Concurrently, the Patent Trial and Appeal Board (“PTAB”) instituted an inter partes review of the ’592 patent, and eventually held claims 1-5 and 7-20 of the ’592 patent unpatentable as obvious. The Board also denied Sanofi’s motion to amend the claims, but after an appeal the decision was remanded back to the Board. The matter is still pending.

Back at the district court, the case had proceeded through a bench trial. Just prior to the court issuing a final decision, Sanofi filed a statutory disclaimer with the Patent and Trademark Office (“PTO”) on a subset of claims that the PTAB had held obvious. Despite the statutory disclaimer, the district court found that a case or controversy still existed and held the disclaimed claims also invalid as obvious. Sanofi appealed the district court’s jurisdiction over the disclaimed claims.

On appeal, Defendants argued that a case or controversy existed at the time of the decision because Sanofi could amend the claims of the ’592 patent and force Defendants to re-litigate the same validity issues. They further argued that the district court’s decision preserved possible claim or issue preclusion defenses and provided patent certainty for the future.

The Federal Circuit disagreed. It found these arguments to be speculative and immaterial because the disclaimer “[left] the ’592 patent as though the disclaimed claims had never existed.” (internal quotations removed). The Court found that possible enforcement of amended claims as an insufficient basis to establish an imminent case or controversy. The Court further reasoned that Defendants would have “ample opportunity” to raise a claim or issue preclusion defense if necessary.

This case highlights that statutory disclaimer may be another tool used by patent owners to avoid injury at the district court while attempting to resolve matters at the PTAB.

◆ **Excerpted records**:
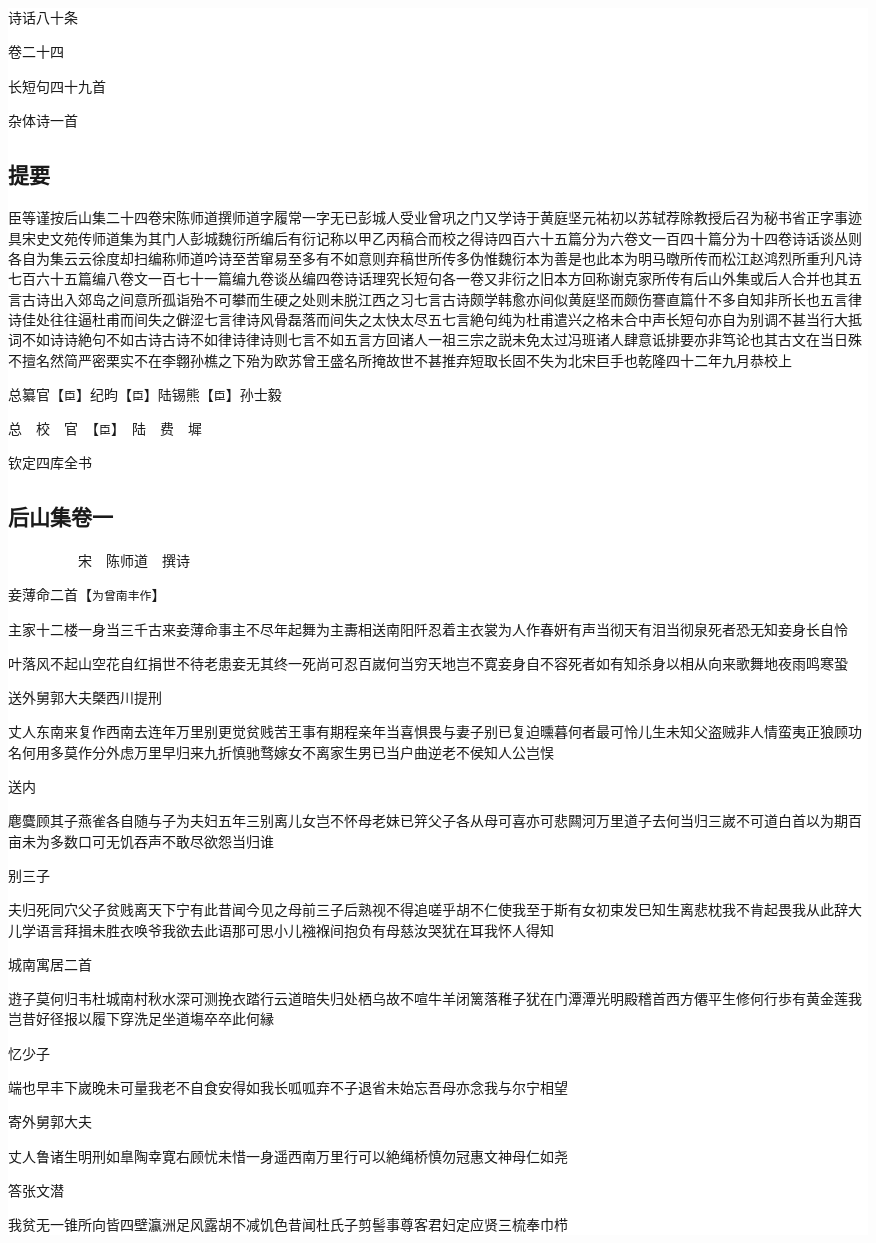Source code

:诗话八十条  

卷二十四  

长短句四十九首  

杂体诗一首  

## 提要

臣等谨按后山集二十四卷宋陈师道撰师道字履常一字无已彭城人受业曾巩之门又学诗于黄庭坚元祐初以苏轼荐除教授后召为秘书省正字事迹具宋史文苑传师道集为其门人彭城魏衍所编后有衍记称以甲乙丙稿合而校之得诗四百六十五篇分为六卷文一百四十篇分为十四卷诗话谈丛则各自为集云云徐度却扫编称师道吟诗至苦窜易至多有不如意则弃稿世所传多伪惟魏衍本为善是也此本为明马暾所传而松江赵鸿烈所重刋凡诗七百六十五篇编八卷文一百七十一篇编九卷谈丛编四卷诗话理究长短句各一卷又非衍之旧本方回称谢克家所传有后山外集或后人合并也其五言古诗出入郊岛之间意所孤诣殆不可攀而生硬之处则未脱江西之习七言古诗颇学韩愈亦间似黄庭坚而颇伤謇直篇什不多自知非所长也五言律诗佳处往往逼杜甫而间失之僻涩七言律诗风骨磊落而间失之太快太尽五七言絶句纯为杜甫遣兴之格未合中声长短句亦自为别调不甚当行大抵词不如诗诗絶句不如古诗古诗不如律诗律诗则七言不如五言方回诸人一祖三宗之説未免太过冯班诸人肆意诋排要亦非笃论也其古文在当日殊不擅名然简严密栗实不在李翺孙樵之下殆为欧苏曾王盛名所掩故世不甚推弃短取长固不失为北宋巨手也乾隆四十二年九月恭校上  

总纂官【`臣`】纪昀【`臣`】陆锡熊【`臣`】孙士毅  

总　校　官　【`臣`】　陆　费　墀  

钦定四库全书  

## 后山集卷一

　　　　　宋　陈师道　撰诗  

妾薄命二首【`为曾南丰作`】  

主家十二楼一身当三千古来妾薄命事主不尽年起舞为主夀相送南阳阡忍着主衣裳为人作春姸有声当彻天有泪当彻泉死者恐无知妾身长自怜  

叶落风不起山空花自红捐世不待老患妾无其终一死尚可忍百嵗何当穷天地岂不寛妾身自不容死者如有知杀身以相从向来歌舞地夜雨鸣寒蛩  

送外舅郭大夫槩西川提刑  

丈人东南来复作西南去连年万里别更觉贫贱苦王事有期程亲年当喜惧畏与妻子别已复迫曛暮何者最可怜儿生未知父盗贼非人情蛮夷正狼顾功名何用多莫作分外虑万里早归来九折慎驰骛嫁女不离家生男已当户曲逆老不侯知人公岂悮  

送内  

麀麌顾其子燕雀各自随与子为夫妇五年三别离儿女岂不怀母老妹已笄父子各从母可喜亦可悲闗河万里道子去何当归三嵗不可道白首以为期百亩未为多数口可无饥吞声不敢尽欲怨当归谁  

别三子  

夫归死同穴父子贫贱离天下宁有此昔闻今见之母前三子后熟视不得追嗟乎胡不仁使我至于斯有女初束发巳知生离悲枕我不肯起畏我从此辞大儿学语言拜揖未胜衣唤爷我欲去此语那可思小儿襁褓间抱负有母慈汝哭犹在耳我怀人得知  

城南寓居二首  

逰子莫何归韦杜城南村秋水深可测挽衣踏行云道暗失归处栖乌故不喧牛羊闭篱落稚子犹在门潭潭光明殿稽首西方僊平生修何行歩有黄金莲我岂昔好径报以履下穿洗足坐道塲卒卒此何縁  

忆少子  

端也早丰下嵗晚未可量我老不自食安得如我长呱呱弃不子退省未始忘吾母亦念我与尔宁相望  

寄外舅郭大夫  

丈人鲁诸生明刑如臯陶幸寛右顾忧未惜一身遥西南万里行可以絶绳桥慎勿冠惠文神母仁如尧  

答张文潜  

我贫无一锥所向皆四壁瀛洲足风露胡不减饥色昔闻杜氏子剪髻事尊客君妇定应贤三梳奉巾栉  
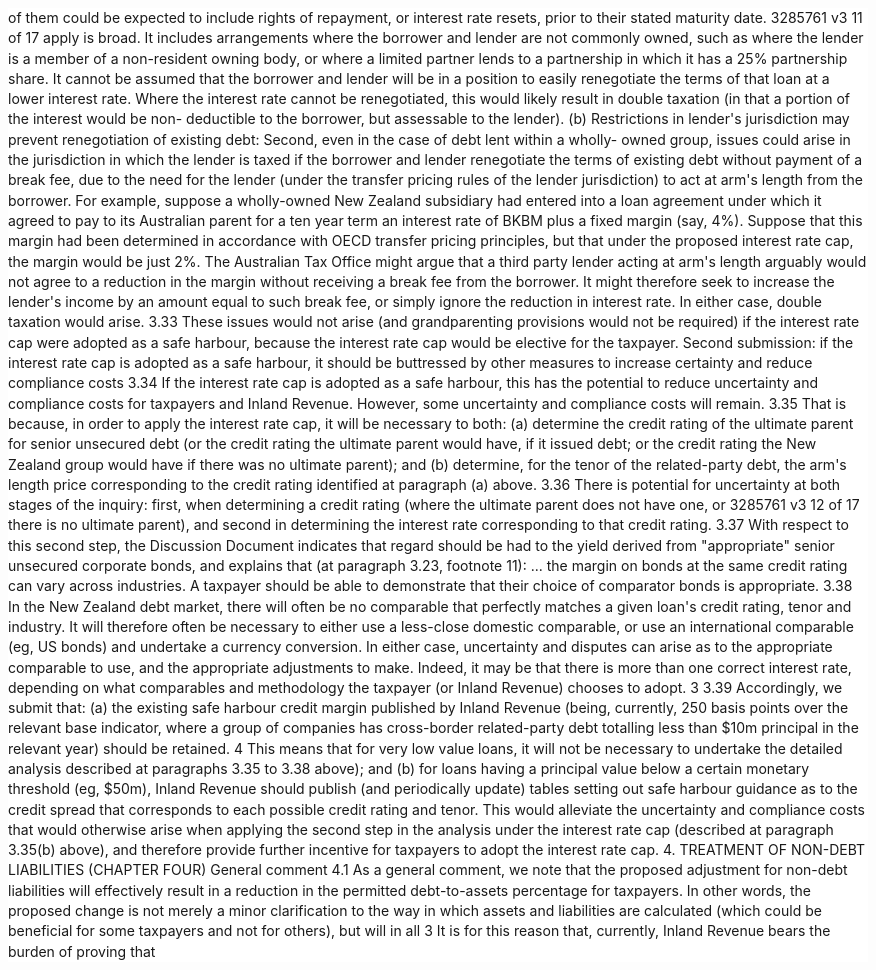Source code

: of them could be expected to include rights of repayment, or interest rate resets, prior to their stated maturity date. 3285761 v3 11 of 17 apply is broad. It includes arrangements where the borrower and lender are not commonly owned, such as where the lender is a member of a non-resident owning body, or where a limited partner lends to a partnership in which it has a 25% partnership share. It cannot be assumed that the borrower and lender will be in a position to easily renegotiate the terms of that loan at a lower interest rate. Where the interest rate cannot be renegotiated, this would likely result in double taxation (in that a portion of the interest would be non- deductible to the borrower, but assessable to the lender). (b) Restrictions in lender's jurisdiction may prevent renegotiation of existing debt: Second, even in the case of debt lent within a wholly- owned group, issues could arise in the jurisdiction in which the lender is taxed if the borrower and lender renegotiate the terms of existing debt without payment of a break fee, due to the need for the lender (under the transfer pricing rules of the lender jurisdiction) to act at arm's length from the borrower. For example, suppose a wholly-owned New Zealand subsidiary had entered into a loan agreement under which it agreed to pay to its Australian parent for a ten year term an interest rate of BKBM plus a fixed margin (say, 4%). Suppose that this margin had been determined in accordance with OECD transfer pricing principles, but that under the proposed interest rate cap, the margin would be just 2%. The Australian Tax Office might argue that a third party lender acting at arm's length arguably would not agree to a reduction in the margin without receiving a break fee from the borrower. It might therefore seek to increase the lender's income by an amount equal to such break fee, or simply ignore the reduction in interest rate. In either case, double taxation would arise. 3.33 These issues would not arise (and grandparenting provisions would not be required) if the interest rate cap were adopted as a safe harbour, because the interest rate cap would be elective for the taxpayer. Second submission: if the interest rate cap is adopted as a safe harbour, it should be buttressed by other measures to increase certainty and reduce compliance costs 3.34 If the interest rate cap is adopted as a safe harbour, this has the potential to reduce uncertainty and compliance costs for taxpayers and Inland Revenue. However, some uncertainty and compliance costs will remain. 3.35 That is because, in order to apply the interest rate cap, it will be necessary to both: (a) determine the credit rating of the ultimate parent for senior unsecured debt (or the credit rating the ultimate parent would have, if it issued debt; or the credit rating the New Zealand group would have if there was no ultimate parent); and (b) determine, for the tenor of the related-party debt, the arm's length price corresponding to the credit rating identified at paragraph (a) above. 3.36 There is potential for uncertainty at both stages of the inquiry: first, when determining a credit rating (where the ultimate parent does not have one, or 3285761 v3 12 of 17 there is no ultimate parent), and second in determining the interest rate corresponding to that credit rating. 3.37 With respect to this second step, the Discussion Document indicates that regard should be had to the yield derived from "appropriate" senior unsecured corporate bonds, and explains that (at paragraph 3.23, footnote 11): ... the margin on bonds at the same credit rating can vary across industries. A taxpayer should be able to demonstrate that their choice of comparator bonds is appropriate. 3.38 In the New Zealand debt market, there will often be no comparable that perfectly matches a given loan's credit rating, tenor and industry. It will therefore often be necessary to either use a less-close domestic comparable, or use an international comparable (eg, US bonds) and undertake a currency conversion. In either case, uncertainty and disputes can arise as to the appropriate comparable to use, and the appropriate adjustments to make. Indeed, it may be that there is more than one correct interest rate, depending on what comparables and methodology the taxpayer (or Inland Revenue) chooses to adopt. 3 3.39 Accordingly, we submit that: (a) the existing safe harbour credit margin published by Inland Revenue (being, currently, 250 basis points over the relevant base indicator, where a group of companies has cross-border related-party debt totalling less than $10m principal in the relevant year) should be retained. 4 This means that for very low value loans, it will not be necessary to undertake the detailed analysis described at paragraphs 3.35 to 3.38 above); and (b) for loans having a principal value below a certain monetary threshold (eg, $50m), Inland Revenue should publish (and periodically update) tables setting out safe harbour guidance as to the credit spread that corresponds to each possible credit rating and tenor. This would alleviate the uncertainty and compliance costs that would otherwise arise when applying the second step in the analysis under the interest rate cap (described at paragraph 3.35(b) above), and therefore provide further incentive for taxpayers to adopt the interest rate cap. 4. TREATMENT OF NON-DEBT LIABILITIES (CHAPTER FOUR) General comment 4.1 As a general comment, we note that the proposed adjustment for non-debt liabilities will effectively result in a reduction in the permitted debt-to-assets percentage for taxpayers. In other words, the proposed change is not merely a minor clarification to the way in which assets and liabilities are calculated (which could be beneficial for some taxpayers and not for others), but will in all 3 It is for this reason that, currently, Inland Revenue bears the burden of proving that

◆ **Exercise objective**:
Please list every court or government office named in the patent dispute text. You won't need the lines to work on this.

◆ **Solution for this task**:
- Patent Trial and Appeal Board (PTAB)
- District court
- Patent and Trademark Office (PTO)
- Federal Circuit